第43話 決めようぜ。真のヒロインが誰なのかを
どれくらい時間が経ったのか、夜はとうに明けているだろうが地下では太陽の位置がわからない。
アルムはもうヨハネスが連れ去られたことに気づいているはずだ。アルムなら迷わず渇きの谷を目指すと、ヨハネスは信じていた。
マリスはさすがに疲れているようだが、泣いたり騒いだりもせず、ヨハネスが意識のないふりをしているのを理解して話しかけてもこない。内心は不安でなんでも尋ねたいだろうに。
(怠さは取れてきた……魔力も少しは戻ったか)
本調子とはいかないが、瘴気の影響は少しずつ抜けてきている。
しかし、「早くやっちまおう」という割にはヨハネスの魔力の回復を待たなければならないということは、殺す前に魔力を使ってなにかをさせたいのだ。
(でも、もともとアルムをさらうつもりだったんだから、光の魔力を使ってなにかしたいなら、アルムにやらせればいいだけなのに……まさか)

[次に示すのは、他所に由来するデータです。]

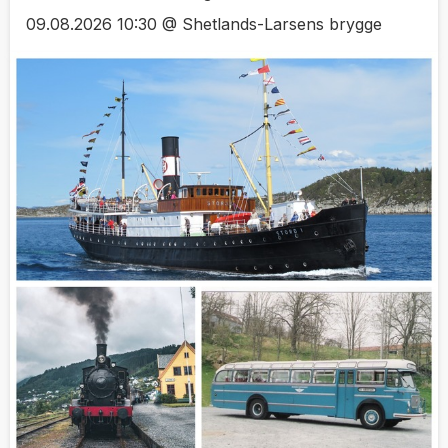
09.08.2026 10:30 @ Shetlands-Larsens brygge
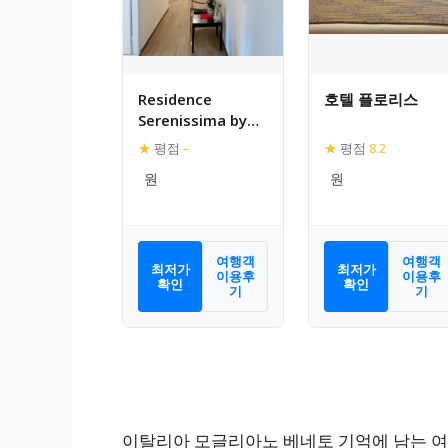
Residence
호텔 플로리스
Serenissima by
Holistay
★
평점
–
★
평점
8.2
여행객
여행객
최저가
최저가
이용후
이용후
확인
확인
기
기
이탈리아 모글리아노 베네토 기억에 남는 여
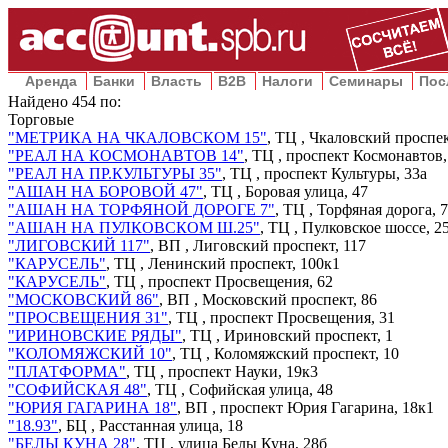
Аренда
Банки
Власть
B2B
Налоги
Семинары
Пос
Найдено
454
по:
Торговые
"МЕТРИКА НА ЧКАЛОВСКОМ 15"
, ТЦ ,
Чкаловский проспек
"РЕАЛ НА КОСМОНАВТОВ 14"
, ТЦ ,
проспект Космонавтов,
"РЕАЛ НА ПР.КУЛЬТУРЫ 35"
, ТЦ ,
проспект Культуры, 33а
"АШАН НА БОРОВОЙ 47"
, ТЦ ,
Боровая улица, 47
"АШАН НА ТОРФЯНОЙ ДОРОГЕ 7"
, ТЦ ,
Торфяная дорога, 7
"АШАН НА ПУЛКОВСКОМ Ш.25"
, ТЦ ,
Пулковское шоссе, 2
"ЛИГОВСКИЙ 117"
, ВП ,
Лиговский проспект, 117
"КАРУСЕЛЬ"
, ТЦ ,
Ленинский проспект, 100к1
"КАРУСЕЛЬ"
, ТЦ ,
проспект Просвещения, 62
"МОСКОВСКИЙ 86"
, ВП ,
Московский проспект, 86
"ПРОСВЕЩЕНИЯ 31"
, ТЦ ,
проспект Просвещения, 31
"ИРИНОВСКИЕ РЯДЫ"
, ТЦ ,
Ириновский проспект, 1
"КОЛОМЯЖСКИЙ 10"
, ТЦ ,
Коломяжский проспект, 10
"ПЛАТФОРМА"
, ТЦ ,
проспект Науки, 19к3
"СОФИЙСКАЯ 48"
, ТЦ ,
Софийская улица, 48
"ЮРИЯ ГАГАРИНА 18"
, ВП ,
проспект Юрия Гагарина, 18к1
"18.93"
, БЦ ,
Расстанная улица, 18
"БЕЛЫ КУНА 28"
, ТЦ ,
улица Белы Куна, 28б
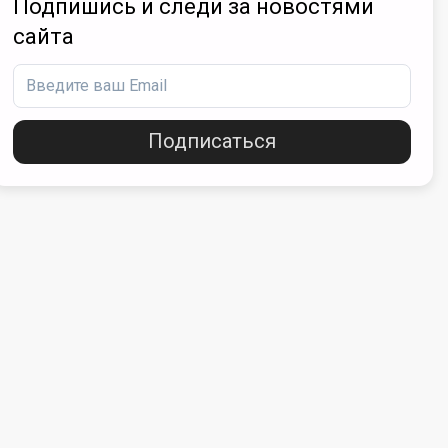
Подпишись и следи за новостями
сайта
Подписаться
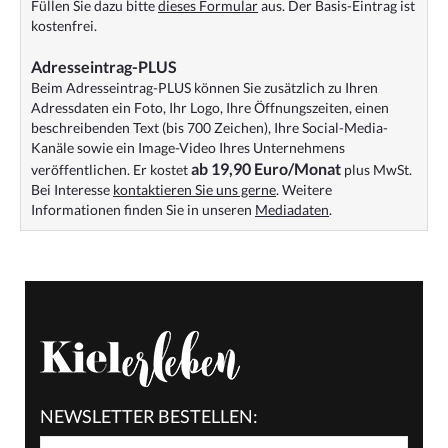
Füllen Sie dazu bitte
dieses Formular
aus. Der Basis-Eintrag ist
kostenfrei.
Adresseintrag-PLUS
Beim Adresseintrag-PLUS können Sie zusätzlich zu Ihren
Adressdaten ein Foto, Ihr Logo, Ihre Öffnungszeiten, einen
beschreibenden Text (bis 700 Zeichen), Ihre Social-Media-
Kanäle sowie ein Image-Video Ihres Unternehmens
ab 19,90 Euro/Monat
veröffentlichen. Er kostet
plus MwSt.
Bei Interesse
kontaktieren Sie uns gerne
. Weitere
Informationen finden Sie in unseren
Mediadaten
.
NEWSLETTER BESTELLEN:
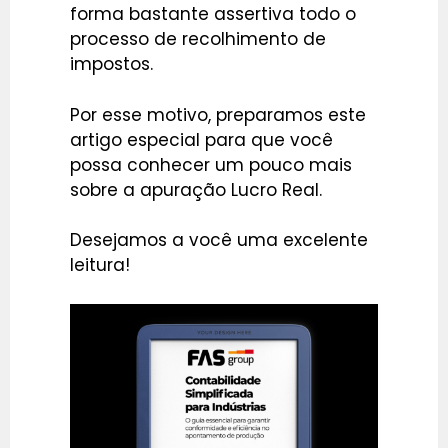
forma bastante assertiva todo o
processo de recolhimento de
impostos.
Por esse motivo, preparamos este
artigo especial para que você
possa conhecer um pouco mais
sobre a apuração Lucro Real.
Desejamos a você uma excelente
leitura!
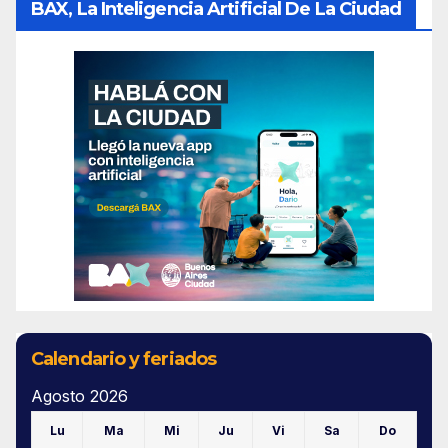
BAX, La Inteligencia Artificial De La Ciudad
Calendario y feriados
Agosto 2026
Lu
Ma
Mi
Ju
Vi
Sa
Do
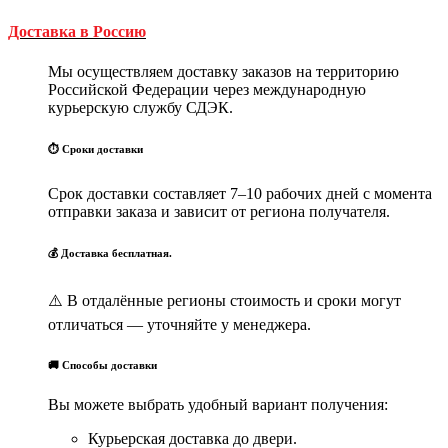
Доставка в Россию
Мы осуществляем доставку заказов на территорию
Российской Федерации через международную
курьерскую службу СДЭК.
⏱ Сроки доставки
Срок доставки составляет 7–10 рабочих дней с момента
отправки заказа и зависит от региона получателя.
💰 Доставка бесплатная.
⚠️ В отдалённые регионы стоимость и сроки могут
отличаться — уточняйте у менеджера.
🚚 Способы доставки
Вы можете выбрать удобный вариант получения:
Курьерская доставка до двери.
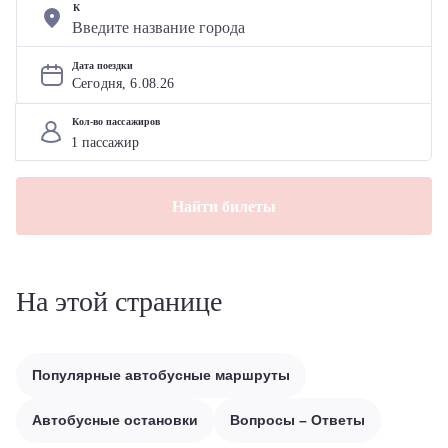
К
Дата поездки
Сегодня, 
6
.
08
.
26
Кол-во пассажиров
Найти билеты
На этой странице
Популярные автобусные маршруты
Автобусные остановки
Вопросы – Ответы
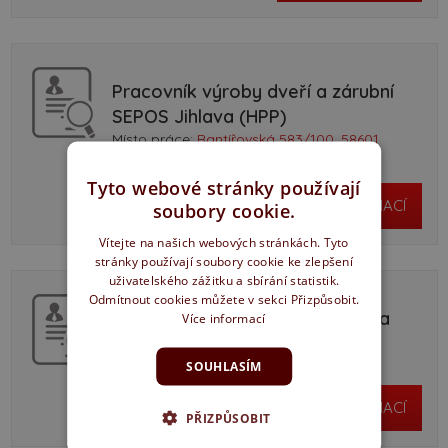
Pracovník výroby dveří a zárubní
SEPOS Jihlava (HPP)
Místo práce:
Rantířovská 583/100, 58601
Jihlava,
Tyto webové stránky používají
VÍCE INFORMACÍ
soubory cookie.
Vítejte na našich webových stránkách. Tyto
stránky používají soubory cookie ke zlepšení
uživatelského zážitku a sbírání statistik.
Odmítnout cookies můžete v sekci Přizpůsobit.
Truhlář ve výrobě SEPOS Jihlava
Více informací
Místo práce:
Rantířovská 583/100, 58601
Jihlava
SOUHLASÍM
VÍCE INFORMACÍ
PŘIZPŮSOBIT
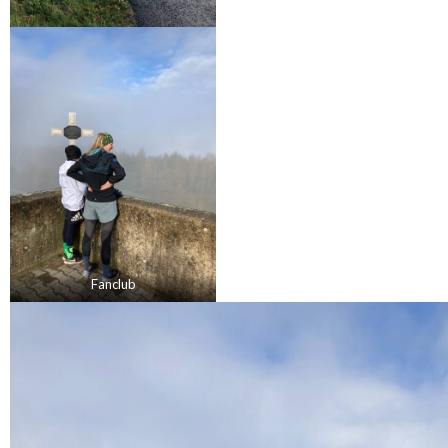
Fanclub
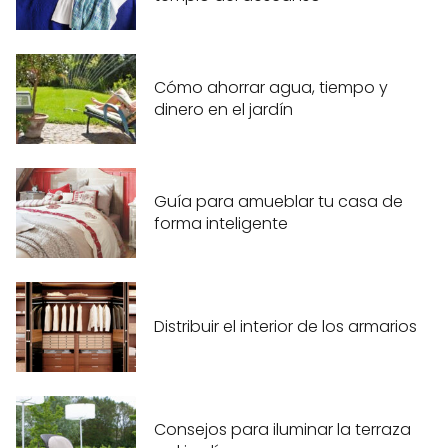
Cómo ahorrar agua, tiempo y
dinero en el jardín
Guía para amueblar tu casa de
forma inteligente
Distribuir el interior de los armarios
Consejos para iluminar la terraza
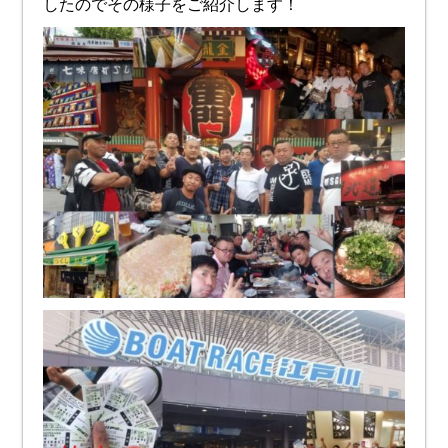
したのでその様子をご紹介します！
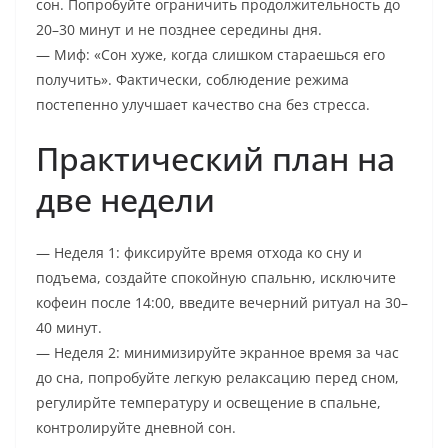
сон. Попробуйте ограничить продолжительность до
20–30 минут и не позднее середины дня.
— Миф: «Сон хуже, когда слишком стараешься его
получить». Фактически, соблюдение режима
постепенно улучшает качество сна без стресса.
Практический план на
две недели
— Неделя 1: фиксируйте время отхода ко сну и
подъема, создайте спокойную спальню, исключите
кофеин после 14:00, введите вечерний ритуал на 30–
40 минут.
— Неделя 2: минимизируйте экранное время за час
до сна, попробуйте легкую релаксацию перед сном,
регулирйте температуру и освещение в спальне,
контролируйте дневной сон.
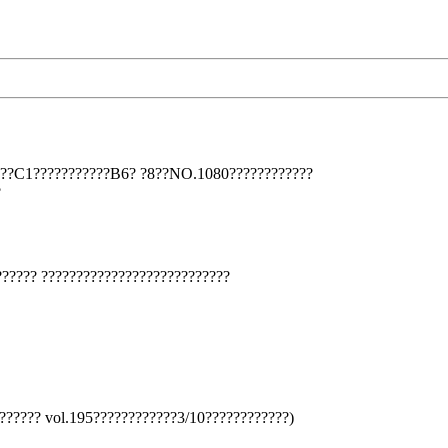
????C1???????????B6? ?8??NO.1080????????????
?
????? ???????????????????????????
????? vol.195????????????3/10????????????)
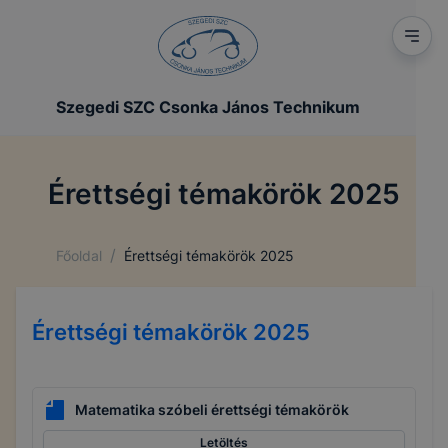
Szegedi SZC Csonka János Technikum
Érettségi témakörök 2025
/
Főoldal
Érettségi témakörök 2025
Érettségi témakörök 2025
Matematika szóbeli érettségi témakörök
Letöltés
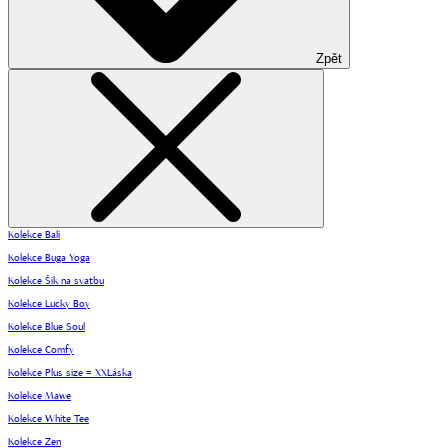
Zpět
Kolekce Bali
Kolekce Buga Yoga
Kolekce Šik na svatbu
Kolekce Lucky Boy
Kolekce Blue Soul
Kolekce Comfy
Kolekce Plus size = XXLáska
Kolekce Mawe
Kolekce White Tee
Kolekce Zen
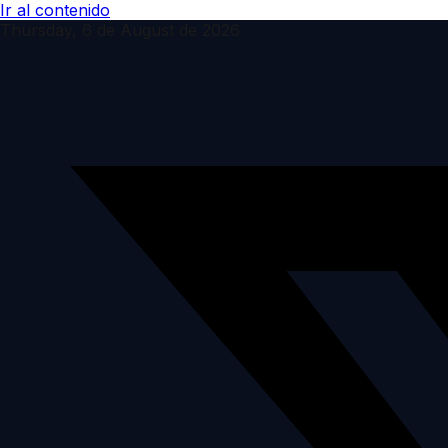
Ir al contenido
Thursday, 6 de August de 2026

嫌な予感が胸をよぎって、ヨハネスは背中に冷たい汗をかいた。
その時、足音と気配が近づいてきて、誰かが横に立ってヨハネスを見下ろした。
「まだ目が覚めないのか。光の魔力が多いほど回復は早いはずだが」
ダリフだった。目覚めないことを怪しまれている。
(時間稼ぎも限界か……これからどうする?)
目覚めていると知られた後でなにが起きるかを予測しようとするヨハネスの頭上で、ダリフが冷たく言い放った。
「おい娘。王子と話したか? 起きたのを見たか?」
「――、いいえっ」
マリスは硬い声で答えた。
「本当か? 指の一、二本折ってやれば、答えが変わるんじゃないのか?」
(こいつ――っ)
ヨハネスはがばりと身を起こした。ダリフは驚く様子もなく「ふん」と鼻を鳴らす。
「マリスに手を出すな。アルムに空中でぐるぐる振り回されたくなければな」
「そうよ! 絶対にアルムが助けに来てくれるんだから!」
ヨハネスの警告に乗っかるように、マリスも勢い込んで言った。
「アルムは私を助けるために、ヨハネス殿下を連れて砂漠まできたのよ! ここにだって、すぐにやってくるに違いないわ!」
「ああ。朝起きたら俺がいなくてさぞびっくりしただろうからな。きっと懸命に捜してくれているだろう」
マリスは自慢するように胸を張り、ヨハネスは噛みしめるように頷く。
「でも、とっても心配させちゃったわよね」
「無事な姿を見せて安心させてやらなければ」
「……殿下? アルムは私を助けに来るんですよ」
「あー、そうだな。でも、一緒に砂漠まで歩んできたのは俺だから」
マリスがにっこり笑顔でヨハネスを見る。ヨハネスも口角を上げて目を細めた。
「敵に捕らわれて主人公に救い出されるのはヒロインの役目でしょ? つまり、私がアルムのヒロインってことです!」
「ふっ。そのヒロイン像はちょっと古くないか? 主人公と協力し苦楽を共にして成長していくヒロインの方が現代は支持されるぞ。そんなヒロインがピンチに陥った時にこれまで培った主人公との絆が窮地を救う……つまり、真のヒロインポジションは俺だ!」
「おい」
「異議あり! 主人公と一緒に戦うヒロインは最後には相棒ポジションで終わることが多いです! 私こそが主人公と結ばれる王道ヒロインポジション!」
「片腹痛いわ! 王道系とか今時流行んねーんだよ! ひねりの利いたアイディアがない物語なんてとっくに飽きられてるんだよ!」
「なんですって! 王道あってこその邪道! それに、目新しい物語のどんどん複雑化する設定に疲れて、結局は皆シンプルな王道系に還ってきます!」
「王道だのシンプルだのと言うと聞こえはいいが、要するに『どこかで見たような話』じゃねえか!」
「おい、お前ら」
「アルムのような素直な子は王道系ヒロインを応援するわよ!」
「いいや、アルムは自分で道を切り開く力を持ったヒロインに共感する!」
「いい加減に」
「そこまで言うなら覚悟はよろしくて?」
「いいだろう。かかってこい」
「「決めようぜ! どちらが真のアルムのヒロインか!」」
「なんだ、こいつら……」
伯爵令嬢と王子の間で勃発したヒロインの座を巡る争いに、ダリフは溜め息を吐くのも忘れて立ち尽くした。